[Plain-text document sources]

-=-=-

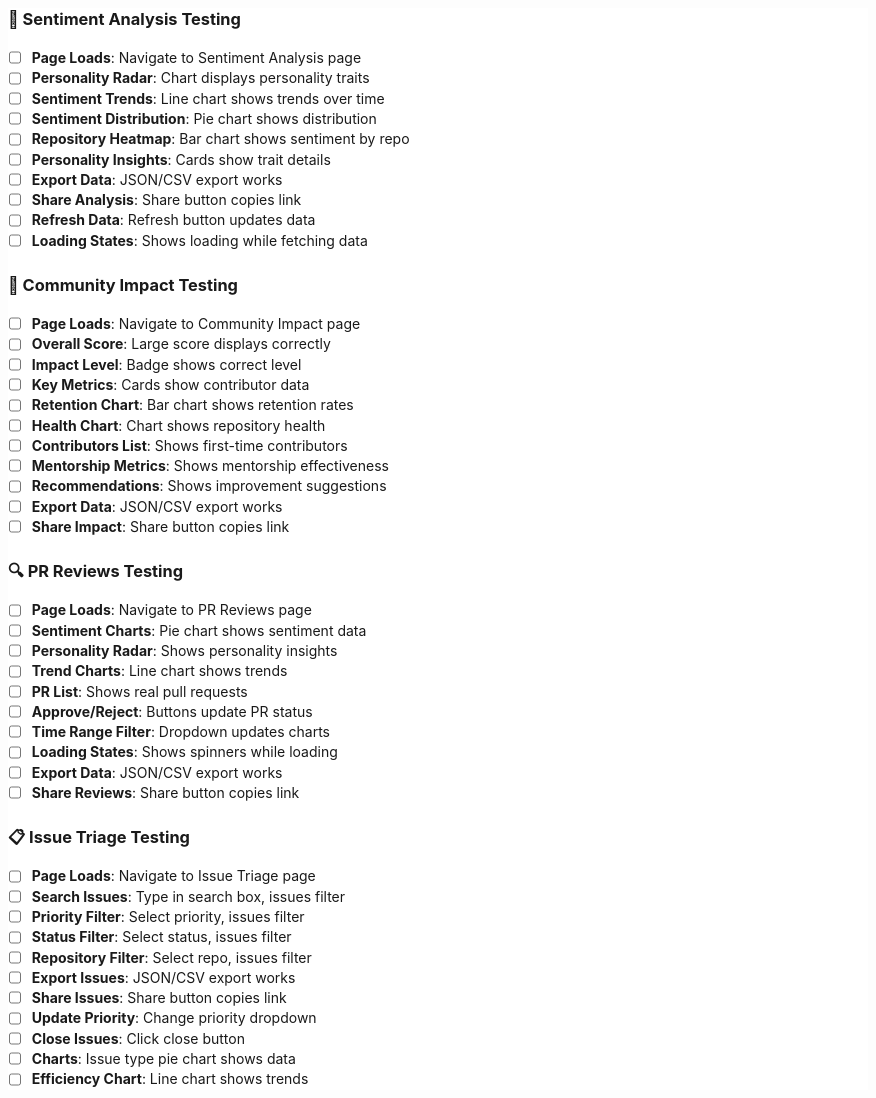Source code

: ### **🧠 Sentiment Analysis Testing**
- [ ] **Page Loads**: Navigate to Sentiment Analysis page
- [ ] **Personality Radar**: Chart displays personality traits
- [ ] **Sentiment Trends**: Line chart shows trends over time
- [ ] **Sentiment Distribution**: Pie chart shows distribution
- [ ] **Repository Heatmap**: Bar chart shows sentiment by repo
- [ ] **Personality Insights**: Cards show trait details
- [ ] **Export Data**: JSON/CSV export works
- [ ] **Share Analysis**: Share button copies link
- [ ] **Refresh Data**: Refresh button updates data
- [ ] **Loading States**: Shows loading while fetching data

### **👥 Community Impact Testing**
- [ ] **Page Loads**: Navigate to Community Impact page
- [ ] **Overall Score**: Large score displays correctly
- [ ] **Impact Level**: Badge shows correct level
- [ ] **Key Metrics**: Cards show contributor data
- [ ] **Retention Chart**: Bar chart shows retention rates
- [ ] **Health Chart**: Chart shows repository health
- [ ] **Contributors List**: Shows first-time contributors
- [ ] **Mentorship Metrics**: Shows mentorship effectiveness
- [ ] **Recommendations**: Shows improvement suggestions
- [ ] **Export Data**: JSON/CSV export works
- [ ] **Share Impact**: Share button copies link

### **🔍 PR Reviews Testing**
- [ ] **Page Loads**: Navigate to PR Reviews page
- [ ] **Sentiment Charts**: Pie chart shows sentiment data
- [ ] **Personality Radar**: Shows personality insights
- [ ] **Trend Charts**: Line chart shows trends
- [ ] **PR List**: Shows real pull requests
- [ ] **Approve/Reject**: Buttons update PR status
- [ ] **Time Range Filter**: Dropdown updates charts
- [ ] **Loading States**: Shows spinners while loading
- [ ] **Export Data**: JSON/CSV export works
- [ ] **Share Reviews**: Share button copies link

### **📋 Issue Triage Testing**
- [ ] **Page Loads**: Navigate to Issue Triage page
- [ ] **Search Issues**: Type in search box, issues filter
- [ ] **Priority Filter**: Select priority, issues filter
- [ ] **Status Filter**: Select status, issues filter
- [ ] **Repository Filter**: Select repo, issues filter
- [ ] **Export Issues**: JSON/CSV export works
- [ ] **Share Issues**: Share button copies link
- [ ] **Update Priority**: Change priority dropdown
- [ ] **Close Issues**: Click close button
- [ ] **Charts**: Issue type pie chart shows data
- [ ] **Efficiency Chart**: Line chart shows trends
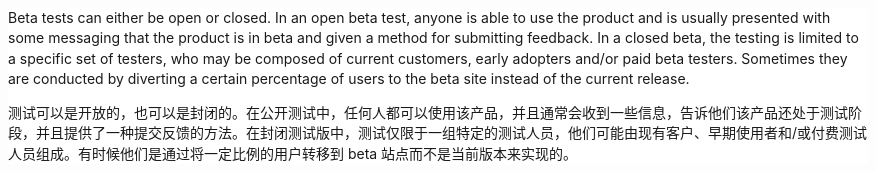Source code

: Beta tests can either be open or closed. In an open beta test, anyone is able to use the product and is usually presented with some messaging that the product is in beta and given a method for submitting feedback. In a closed beta, the testing is limited to a specific set of testers, who may be composed of current customers, early adopters and/or paid beta testers. Sometimes they are conducted by diverting a certain percentage of users to the beta site instead of the current release.

测试可以是开放的，也可以是封闭的。在公开测试中，任何人都可以使用该产品，并且通常会收到一些信息，告诉他们该产品还处于测试阶段，并且提供了一种提交反馈的方法。在封闭测试版中，测试仅限于一组特定的测试人员，他们可能由现有客户、早期使用者和/或付费测试人员组成。有时候他们是通过将一定比例的用户转移到 beta 站点而不是当前版本来实现的。

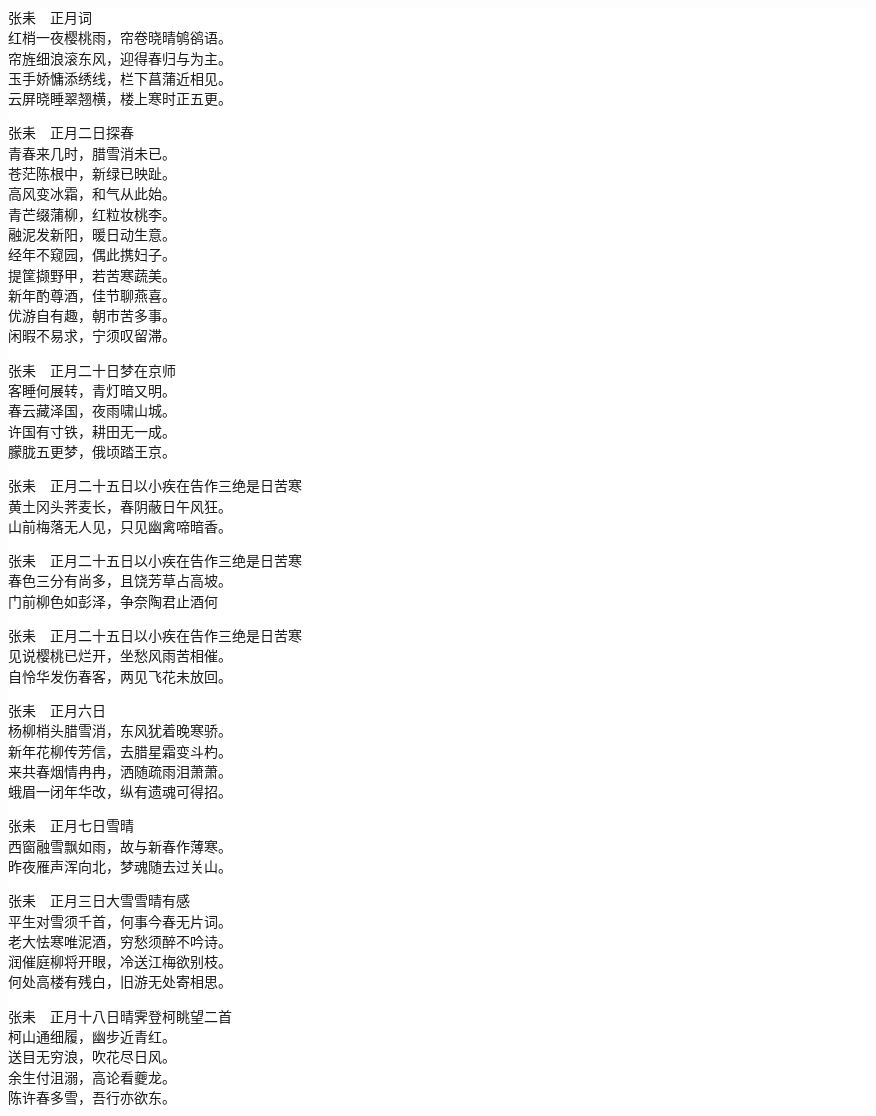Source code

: 张耒　正月词  
红梢一夜樱桃雨，帘卷晓晴鸲鹆语。  
帘旌细浪滚东风，迎得春归与为主。  
玉手娇慵添绣线，栏下菖蒲近相见。  
云屏晓睡翠翘横，楼上寒时正五更。  

张耒　正月二日探春  
青春来几时，腊雪消未已。  
苍茫陈根中，新绿已映趾。  
高风变冰霜，和气从此始。  
青芒缀蒲柳，红粒妆桃李。  
融泥发新阳，暖日动生意。  
经年不窥园，偶此携妇子。  
提筐撷野甲，若苦寒蔬美。  
新年酌尊酒，佳节聊燕喜。  
优游自有趣，朝市苦多事。  
闲暇不易求，宁须叹留滞。  

张耒　正月二十日梦在京师  
客睡何展转，青灯暗又明。  
春云藏泽国，夜雨啸山城。  
许国有寸铁，耕田无一成。  
朦胧五更梦，俄顷踏王京。  

张耒　正月二十五日以小疾在告作三绝是日苦寒  
黄土冈头荠麦长，春阴蔽日午风狂。  
山前梅落无人见，只见幽禽啼暗香。  

张耒　正月二十五日以小疾在告作三绝是日苦寒  
春色三分有尚多，且饶芳草占高坡。  
门前柳色如彭泽，争奈陶君止酒何  

张耒　正月二十五日以小疾在告作三绝是日苦寒  
见说樱桃已烂开，坐愁风雨苦相催。  
自怜华发伤春客，两见飞花未放回。  

张耒　正月六日  
杨柳梢头腊雪消，东风犹着晚寒骄。  
新年花柳传芳信，去腊星霜变斗杓。  
来共春烟情冉冉，洒随疏雨泪萧萧。  
蛾眉一闭年华改，纵有遗魂可得招。  

张耒　正月七日雪晴  
西窗融雪飘如雨，故与新春作薄寒。  
昨夜雁声浑向北，梦魂随去过关山。  

张耒　正月三日大雪雪晴有感  
平生对雪须千首，何事今春无片词。  
老大怯寒唯泥酒，穷愁须醉不吟诗。  
润催庭柳将开眼，冷送江梅欲别枝。  
何处高楼有残白，旧游无处寄相思。  

张耒　正月十八日晴霁登柯眺望二首  
柯山通细履，幽步近青红。  
送目无穷浪，吹花尽日风。  
余生付沮溺，高论看夔龙。  
陈许春多雪，吾行亦欲东。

-=-=-

**ACTIVITY:** Check the records above and copy each line that has the string "Radar".

**RESPONSE BOX:**
- [ ] **Personality Radar**: Chart displays personality traits
- [ ] **Personality Radar**: Shows personality insights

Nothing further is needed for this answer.